**Work required**: Go through the records and filter out every line lacking the word "vela"; copy the lines that remain.

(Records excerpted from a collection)
....................
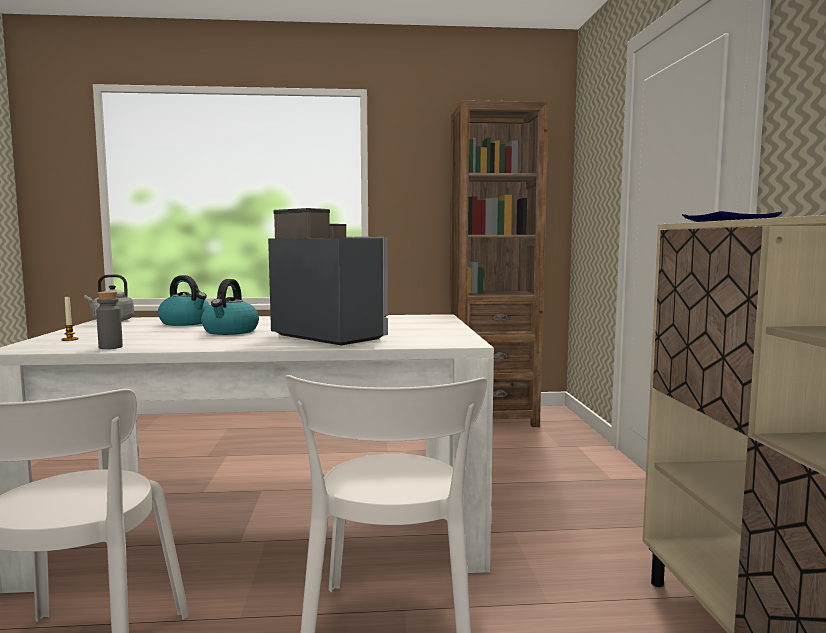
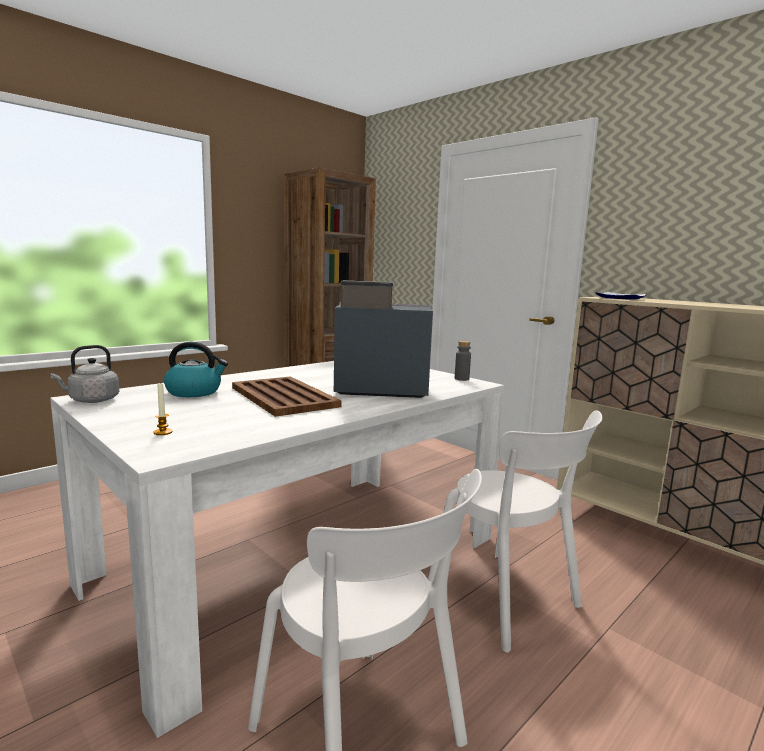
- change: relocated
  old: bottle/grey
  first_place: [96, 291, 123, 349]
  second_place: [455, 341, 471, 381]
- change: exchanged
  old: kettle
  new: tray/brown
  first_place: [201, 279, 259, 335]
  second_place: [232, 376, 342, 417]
....................
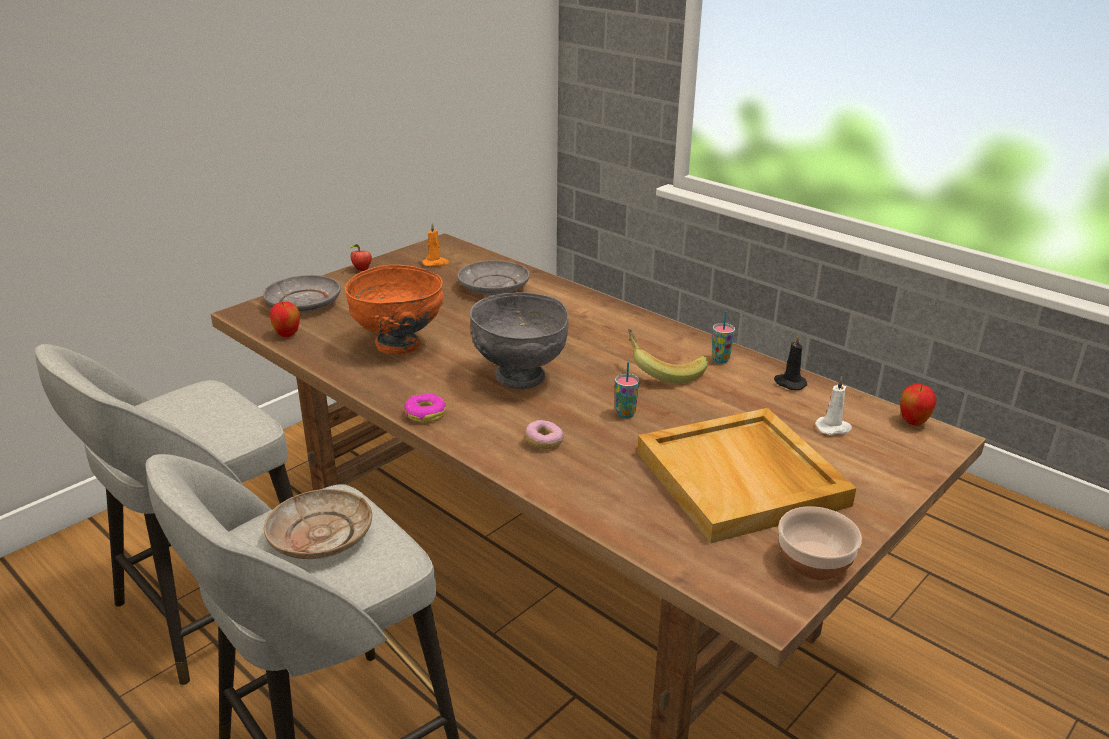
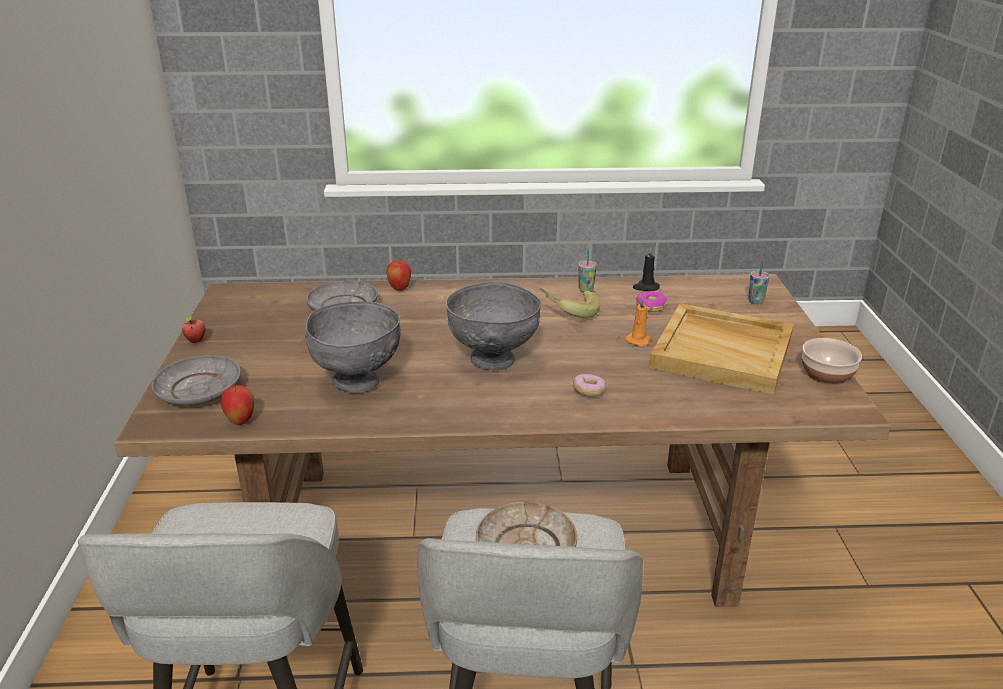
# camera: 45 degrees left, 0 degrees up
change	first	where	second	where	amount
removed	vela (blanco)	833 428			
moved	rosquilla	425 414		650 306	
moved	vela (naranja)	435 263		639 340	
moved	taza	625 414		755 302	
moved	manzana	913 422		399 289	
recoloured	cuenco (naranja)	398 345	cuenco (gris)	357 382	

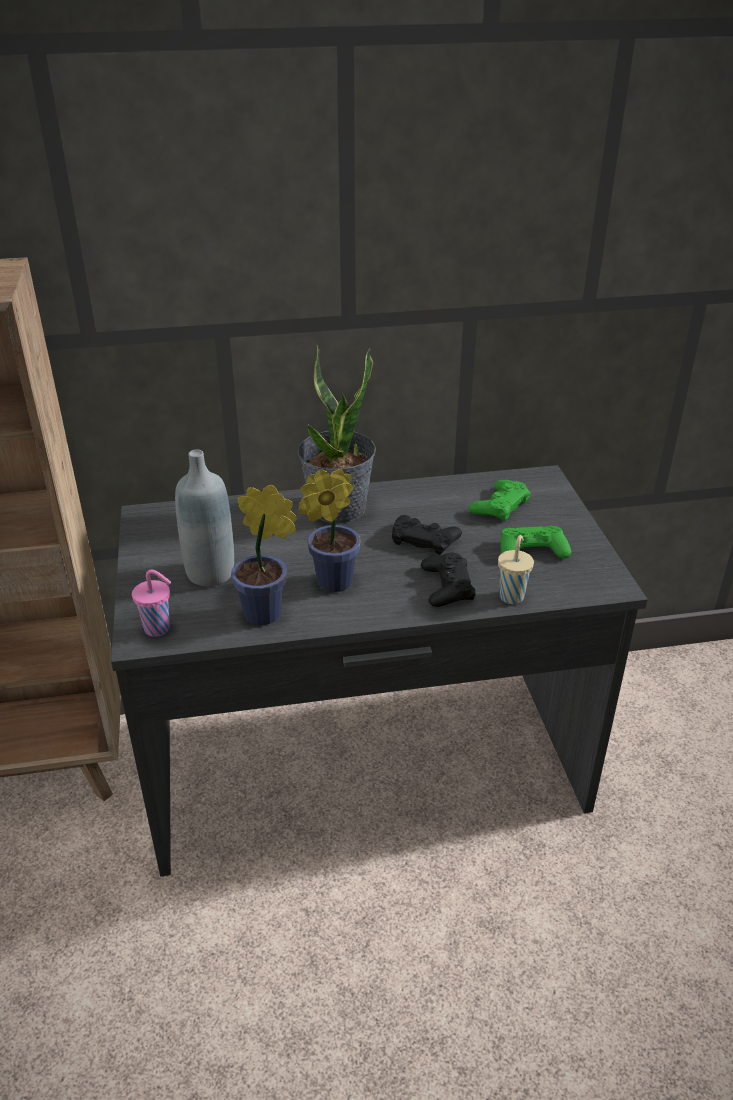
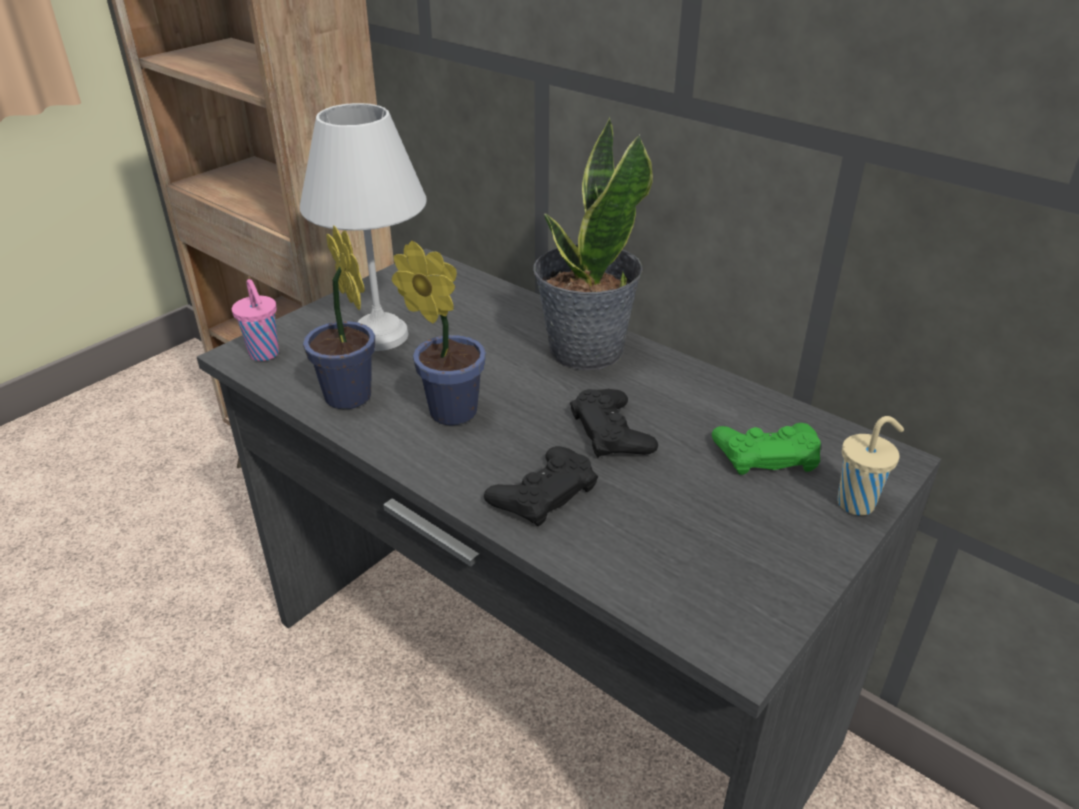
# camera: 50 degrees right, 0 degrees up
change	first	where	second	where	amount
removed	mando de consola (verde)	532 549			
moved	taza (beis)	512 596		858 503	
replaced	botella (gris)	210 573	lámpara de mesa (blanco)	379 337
....................
**Result of the exercise**:
removed	vela (blanco)	833 428			
moved	vela (naranja)	435 263		639 340	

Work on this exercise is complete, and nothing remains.